# start of PASSAGE
Carlson quickly responded that there was no actual denial in the NSA’s verbiage. Huh? Referring directly to Carlson’s charge, the National Security Agency’s statement read, in part: “This allegation is untrue.”

Awfully clear to me. In fact, so straight-​forwardly worded that I wonder if the writer is new to Washington, D.C.

Of course, the problem isn’t really one of language.

The problem? Trust

Back in 2013, James Clapper, then-​President Barack Obama’s Director of National Intelligence, was asked under oath if the NSA “collected any data at all on million of Americans.” Clapper lied to Congress. He has never been held accountable for making that knowingly false statement.

Carlson showed viewers 2006 footage of then-​Senator Joe Biden voicing concerns about NSA spying. “And we’re going to trust the president and the vice-​president of the United States that they’re doing the right thing?” inquired Biden. “Don’t count me in on that.”
# end of PASSAGE
# start of MATERIAL PROVIDED
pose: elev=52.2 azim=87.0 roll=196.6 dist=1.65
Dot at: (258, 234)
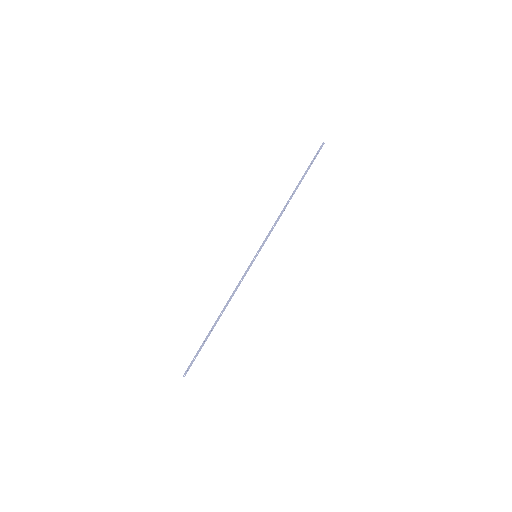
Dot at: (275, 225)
# end of MATERIAL PROVIDED
* **EXERCISE 1**: Name every person the NSA passage identifies by name.
* **EXERCISE 2**:
Answer these questions from the NSA passage.
(a) What sentence from the National Security Agency's statement does the passage quote?
(b) In what year was James Clapper asked under oath whether the NSA collected data on millions of Americans?
(c) From what year was the footage of Joe Biden that Carlson showed viewers?
The material has no connection to the NSA passage.

* **TASK OUTPUT 1**: Carlson, James Clapper, Barack Obama, Joe Biden

* **TASK OUTPUT 2**:
(a) "This allegation is untrue."
(b) 2013
(c) 2006